TO DO.
Continue the passage below about student housing in Kenya, picking up after its final sentence. The data that follows the passage is not part of it.

DOCUMENT EXCERPT.
....................
Today, student housing in Kenya is big business attributed to the high returns and profit gains. With the population growth in the country, the demand for higher education has risen and universities have expanded their campuses although at a slow rate. This has rendered universities both private and public incapable of accommodating a majority of students. In some instances, the situation has left many campuses with severely stretched accommodation facilities.  

This has provided a huge opportunity to private developers who have been constructing hostels near universities to house students who cannot find suitable shelter within their campus. For example, Property Developer Acorn Group Holdings is the first to offer branded, private student accommodation on a large scale. It is Qwetu and Qejani hostels offer a study room, a gym and Wi-Fi among other features. Although this has provided some relief to both students and their schools, the private hostels are in most cases quite expensive.
....................
DATASET CONTENT.

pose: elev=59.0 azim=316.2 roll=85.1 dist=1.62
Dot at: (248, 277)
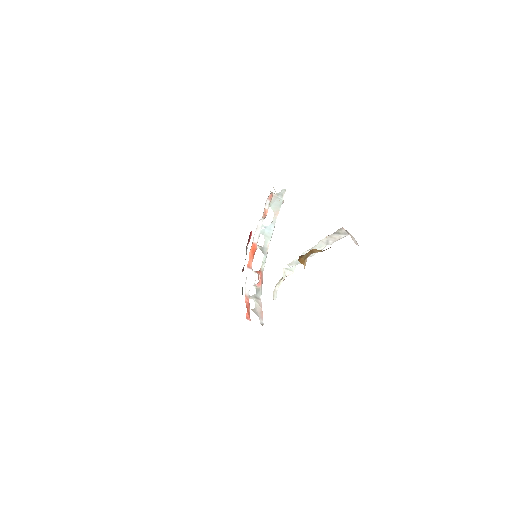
....................
RESPONSE TO THE TASK.
Kenya as well as other African countries spend between 5.5 per cent and 13.9 per cent of their gross domestic product (GDP) on education. Student accommodation shortfall accounts for 40 per cent of the country’s housing shortage. Official statistics reveal that the 31 universities in Kenya can only accommodate 25 per cent of their students. Also, this has strained on-campus accommodation facilities as students are forced to seek private accommodation

“Accommodation in the education sector has not been given much attention despite the increasing number of students in need of suitable accommodation,” said Philip Hillman, chairman of JLL’s Alternative Group. He said that the student housing in Kenya currently is a powerful alternative asset class with definite growing investor appetite for the sector. Local universities have also had to deal with existing student housing stock becoming outdated and in need of redevelopment and repair.  

Several campuses are exploring the Public-Private Partnership (PPP) model as a means to address the housing shortage. Under this model, a developer builds a hostel and then operates it for about 20 years to recover their investment before handing over the facility to the university. The PPP model is increasingly gaining acknowledgement worldwide and is regarded as a favourable avenue for investors to invest in the public education sector.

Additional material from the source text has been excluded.